*WHAT IS NEEDED*: Pick out each line in these entries that contains the string "flag".
BEGIN TASK INPUT
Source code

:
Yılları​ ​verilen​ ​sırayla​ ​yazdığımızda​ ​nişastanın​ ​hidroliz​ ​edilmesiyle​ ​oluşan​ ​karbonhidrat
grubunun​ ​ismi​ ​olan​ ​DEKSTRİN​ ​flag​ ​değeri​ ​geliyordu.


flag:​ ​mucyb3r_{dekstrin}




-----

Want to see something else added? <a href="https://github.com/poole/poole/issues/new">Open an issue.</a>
END TASK INPUT
*SOLUTION FOR THIS TASK*:
grubunun​ ​ismi​ ​olan​ ​DEKSTRİN​ ​flag​ ​değeri​ ​geliyordu.
flag:​ ​mucyb3r_{dekstrin}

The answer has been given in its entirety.